Access to the caller's globals, not your own

Steven D'Aprano steve+comp.lang.python at pearwood.info
Wed Nov 16 03:36:02 EST 2016


On Tuesday 15 November 2016 15:55, Dan Sommers wrote:

> On Mon, 14 Nov 2016 16:20:49 +1100, Steven D'Aprano wrote:
> 
>> import library
>> SPAMIFY = False  # only affects this module, no other modules
>> result = library.make_spam(99)
> 
> I must be missing something, because it seems too obvious:
[snip]

I wouldn't say "obvious" so much as "complex".

A factory function or a class that holds state for a local make_spam() callable 
would be a possible solution, but it significantly increases the complexity, 
especially for the simple case:

import library
result = library.make_spam(arg)


versus:

import library
make_spam = library.make_library()
result = make_spam(arg)

What a drag.



[...]
> How do you want the following code to work:
> 
>     import library
>     SPAMIFY=False
> 
>     def make_false_spam():
>         return library.make_spam(99)
> 
>     def make_true_spam():
>         global SPAMIFY
>         SPAMIFY=True
>         return library.make_spam(99)
> 
> I don't have to tell you how many things can go wrong with code like
> that.  ;-)

Indeed.

> Yes, it's a straw man.  No, I don't think we have all the details of
> your use case.  Yes, I'm willing to have missed something subtle (or not
> so subtle).

The use-case shouldn't matter, because I think I've been hanging around here 
for long enough that you should trust me that I'm not one to abuse global 
variables :-)

But, for what its worth... 

I have a function, let's call it quartile(data, n). Unfortunately there's about 
a dozen different ways to calculate quartiles, and they all give ever-so-
slightly different results. So I end up with:

def quartile(data, n, scheme="Method 7"):
    ...


which lets the caller choose the specific calculation method they want to use, 
or just use the default. *My* default, chosen by me, which may or may not be 
convenient.

And then there's a bunch of other functions which depend on quartile(). I don't 
have to list them, but there's at least two and may be more. They too will have 
an optional parameter to choose a calculation method. And *that* almost rules 
out your factory function idea: having to call a factory to create multiple 
functions is too confusing for a library API.

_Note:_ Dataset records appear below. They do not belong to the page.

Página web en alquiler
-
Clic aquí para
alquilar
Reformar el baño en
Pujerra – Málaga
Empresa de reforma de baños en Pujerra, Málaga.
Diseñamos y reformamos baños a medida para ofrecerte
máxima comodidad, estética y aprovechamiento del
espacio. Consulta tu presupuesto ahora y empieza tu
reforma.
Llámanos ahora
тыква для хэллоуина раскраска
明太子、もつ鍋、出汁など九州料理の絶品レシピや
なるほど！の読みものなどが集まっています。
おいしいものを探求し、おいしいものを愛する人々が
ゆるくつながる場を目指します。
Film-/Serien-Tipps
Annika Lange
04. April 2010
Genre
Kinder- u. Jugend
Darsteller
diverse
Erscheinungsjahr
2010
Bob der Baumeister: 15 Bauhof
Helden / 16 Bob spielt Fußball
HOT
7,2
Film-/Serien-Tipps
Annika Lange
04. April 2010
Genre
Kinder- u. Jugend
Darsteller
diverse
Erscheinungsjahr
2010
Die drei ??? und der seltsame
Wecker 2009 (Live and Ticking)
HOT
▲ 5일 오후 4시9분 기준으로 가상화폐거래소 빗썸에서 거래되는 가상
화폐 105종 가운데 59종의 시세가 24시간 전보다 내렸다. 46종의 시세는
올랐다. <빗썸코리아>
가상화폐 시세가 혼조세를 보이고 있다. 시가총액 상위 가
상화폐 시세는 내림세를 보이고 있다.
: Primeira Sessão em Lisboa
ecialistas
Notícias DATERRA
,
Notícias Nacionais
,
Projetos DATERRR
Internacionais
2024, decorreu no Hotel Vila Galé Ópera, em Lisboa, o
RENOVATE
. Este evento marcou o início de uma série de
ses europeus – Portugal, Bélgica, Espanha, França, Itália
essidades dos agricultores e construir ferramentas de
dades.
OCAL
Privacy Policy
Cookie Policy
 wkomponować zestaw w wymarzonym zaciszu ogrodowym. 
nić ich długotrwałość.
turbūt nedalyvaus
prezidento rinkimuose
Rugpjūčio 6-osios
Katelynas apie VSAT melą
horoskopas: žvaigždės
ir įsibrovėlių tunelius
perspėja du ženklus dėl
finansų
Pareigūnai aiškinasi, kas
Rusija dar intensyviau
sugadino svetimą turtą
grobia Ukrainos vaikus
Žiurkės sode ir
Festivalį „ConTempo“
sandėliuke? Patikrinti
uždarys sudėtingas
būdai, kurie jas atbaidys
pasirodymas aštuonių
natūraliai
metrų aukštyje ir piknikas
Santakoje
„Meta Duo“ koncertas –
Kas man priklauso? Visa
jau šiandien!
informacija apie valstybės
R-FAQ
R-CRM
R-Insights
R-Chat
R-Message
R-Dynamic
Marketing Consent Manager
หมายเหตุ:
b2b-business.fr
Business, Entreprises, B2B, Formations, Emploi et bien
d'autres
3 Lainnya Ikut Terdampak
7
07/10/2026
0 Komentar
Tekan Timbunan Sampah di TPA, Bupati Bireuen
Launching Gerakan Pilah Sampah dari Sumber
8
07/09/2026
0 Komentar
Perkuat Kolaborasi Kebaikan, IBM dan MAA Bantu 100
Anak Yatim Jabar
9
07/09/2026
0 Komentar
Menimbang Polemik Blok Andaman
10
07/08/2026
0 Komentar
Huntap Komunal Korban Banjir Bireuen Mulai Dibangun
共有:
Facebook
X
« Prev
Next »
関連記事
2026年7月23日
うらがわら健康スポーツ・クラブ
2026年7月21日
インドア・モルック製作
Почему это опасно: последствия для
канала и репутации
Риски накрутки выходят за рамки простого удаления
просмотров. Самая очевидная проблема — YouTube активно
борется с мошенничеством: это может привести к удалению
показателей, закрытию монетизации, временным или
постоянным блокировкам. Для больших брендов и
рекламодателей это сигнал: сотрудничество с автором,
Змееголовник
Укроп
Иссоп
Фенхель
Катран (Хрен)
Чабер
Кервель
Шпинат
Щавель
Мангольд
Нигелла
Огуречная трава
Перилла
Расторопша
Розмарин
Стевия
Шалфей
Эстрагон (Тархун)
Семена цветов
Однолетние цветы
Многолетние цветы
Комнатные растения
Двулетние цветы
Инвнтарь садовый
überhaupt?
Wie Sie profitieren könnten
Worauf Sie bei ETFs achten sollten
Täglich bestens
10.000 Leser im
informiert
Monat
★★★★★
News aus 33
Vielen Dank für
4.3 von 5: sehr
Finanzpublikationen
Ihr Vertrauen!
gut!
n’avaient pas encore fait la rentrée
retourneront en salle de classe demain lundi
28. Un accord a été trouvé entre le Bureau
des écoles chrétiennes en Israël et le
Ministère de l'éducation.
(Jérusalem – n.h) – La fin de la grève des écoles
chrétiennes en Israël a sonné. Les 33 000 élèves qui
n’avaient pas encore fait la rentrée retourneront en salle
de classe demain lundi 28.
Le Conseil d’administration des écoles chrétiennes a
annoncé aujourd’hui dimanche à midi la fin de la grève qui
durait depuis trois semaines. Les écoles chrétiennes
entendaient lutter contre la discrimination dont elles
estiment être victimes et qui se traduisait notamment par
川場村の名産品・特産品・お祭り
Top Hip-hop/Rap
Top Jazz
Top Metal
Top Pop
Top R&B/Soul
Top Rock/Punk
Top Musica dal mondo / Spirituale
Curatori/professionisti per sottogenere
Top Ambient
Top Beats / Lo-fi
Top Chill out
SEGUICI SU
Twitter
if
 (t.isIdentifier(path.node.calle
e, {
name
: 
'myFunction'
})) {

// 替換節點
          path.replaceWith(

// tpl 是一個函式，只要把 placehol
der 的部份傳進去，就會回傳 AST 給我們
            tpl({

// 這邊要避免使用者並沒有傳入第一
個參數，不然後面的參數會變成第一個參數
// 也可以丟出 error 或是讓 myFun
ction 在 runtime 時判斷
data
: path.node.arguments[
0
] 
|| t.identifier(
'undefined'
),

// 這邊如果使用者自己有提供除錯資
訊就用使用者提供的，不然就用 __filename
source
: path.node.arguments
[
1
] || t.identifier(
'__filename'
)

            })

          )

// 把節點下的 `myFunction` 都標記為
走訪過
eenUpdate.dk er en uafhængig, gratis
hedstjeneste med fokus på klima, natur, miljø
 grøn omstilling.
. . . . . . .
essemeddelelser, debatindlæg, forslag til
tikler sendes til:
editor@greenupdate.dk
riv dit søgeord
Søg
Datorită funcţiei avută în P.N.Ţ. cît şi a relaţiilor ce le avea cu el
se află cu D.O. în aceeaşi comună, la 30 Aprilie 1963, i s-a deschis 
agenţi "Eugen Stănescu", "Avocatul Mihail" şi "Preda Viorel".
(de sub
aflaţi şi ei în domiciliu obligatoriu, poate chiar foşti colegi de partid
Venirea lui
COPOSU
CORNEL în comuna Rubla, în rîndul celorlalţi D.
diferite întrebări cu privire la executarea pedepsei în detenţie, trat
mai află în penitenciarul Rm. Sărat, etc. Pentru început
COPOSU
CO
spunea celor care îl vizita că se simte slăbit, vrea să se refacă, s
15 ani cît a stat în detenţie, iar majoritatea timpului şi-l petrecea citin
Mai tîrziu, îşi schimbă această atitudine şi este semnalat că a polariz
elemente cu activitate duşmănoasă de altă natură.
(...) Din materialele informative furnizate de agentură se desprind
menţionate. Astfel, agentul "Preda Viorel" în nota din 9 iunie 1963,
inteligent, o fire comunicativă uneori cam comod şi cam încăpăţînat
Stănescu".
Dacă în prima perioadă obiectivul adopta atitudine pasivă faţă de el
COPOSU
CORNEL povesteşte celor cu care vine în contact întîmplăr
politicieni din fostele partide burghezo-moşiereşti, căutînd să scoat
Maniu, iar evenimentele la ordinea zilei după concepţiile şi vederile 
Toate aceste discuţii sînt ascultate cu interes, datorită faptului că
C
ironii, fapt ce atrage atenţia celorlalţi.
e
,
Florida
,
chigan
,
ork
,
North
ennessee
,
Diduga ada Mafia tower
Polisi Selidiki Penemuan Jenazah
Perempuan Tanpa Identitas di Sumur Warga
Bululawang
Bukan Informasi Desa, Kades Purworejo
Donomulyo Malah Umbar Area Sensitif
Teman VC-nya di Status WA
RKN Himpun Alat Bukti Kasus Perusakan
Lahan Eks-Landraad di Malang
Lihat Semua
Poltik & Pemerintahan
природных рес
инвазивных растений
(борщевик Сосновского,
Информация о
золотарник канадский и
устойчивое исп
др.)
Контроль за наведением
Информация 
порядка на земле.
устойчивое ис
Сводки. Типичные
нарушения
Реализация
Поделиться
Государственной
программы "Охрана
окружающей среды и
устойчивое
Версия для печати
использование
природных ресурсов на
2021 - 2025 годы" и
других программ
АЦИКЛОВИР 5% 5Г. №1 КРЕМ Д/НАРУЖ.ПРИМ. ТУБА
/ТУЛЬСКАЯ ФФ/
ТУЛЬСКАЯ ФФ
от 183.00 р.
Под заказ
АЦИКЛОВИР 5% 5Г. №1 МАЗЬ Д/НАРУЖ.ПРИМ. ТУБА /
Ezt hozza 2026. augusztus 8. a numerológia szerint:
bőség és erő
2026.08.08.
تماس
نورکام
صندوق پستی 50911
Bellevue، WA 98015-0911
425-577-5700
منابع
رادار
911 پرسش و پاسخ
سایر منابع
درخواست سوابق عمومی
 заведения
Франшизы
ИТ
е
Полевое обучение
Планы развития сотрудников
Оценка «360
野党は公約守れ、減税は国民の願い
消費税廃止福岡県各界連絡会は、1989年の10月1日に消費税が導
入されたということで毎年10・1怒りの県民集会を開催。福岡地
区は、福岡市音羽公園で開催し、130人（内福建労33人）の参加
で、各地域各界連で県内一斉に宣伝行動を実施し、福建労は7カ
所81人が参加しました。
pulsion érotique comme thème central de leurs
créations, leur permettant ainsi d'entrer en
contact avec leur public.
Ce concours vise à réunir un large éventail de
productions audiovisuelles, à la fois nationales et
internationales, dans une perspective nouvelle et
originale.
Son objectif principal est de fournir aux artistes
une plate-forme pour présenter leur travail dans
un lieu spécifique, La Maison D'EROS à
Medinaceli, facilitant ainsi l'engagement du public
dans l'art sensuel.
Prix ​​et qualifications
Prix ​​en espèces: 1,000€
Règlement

    quartile, iqr, blah blah blah = library.make_functions()


So while I'd consider that under some circumstances, I don't like it here.

I'd like the caller to be able to set their own default, if they don't like 
mine, in the easiest way possible. That means a global.

DEFAULT_SCHEME = "Method 7"

# Late binding of the default, instead of early binding.
def quartile(data, n, scheme=None):
    if scheme is None:
        scheme = DEFAULT_SCHEME
    ...


Say they want to match the same calculation method that Excel uses, they can 
just modify the library.DEFAULT_SCHEME and forget all about it.

But that's globally global, and I actually want it to only be global to their 
own module. Hence my question.

As an alternative, I'm thinking of allowing the caller to set an environment 
variable... only that's globally global too.


-- 
Steven
299792.458 km/s — not just a good idea, it’s the law!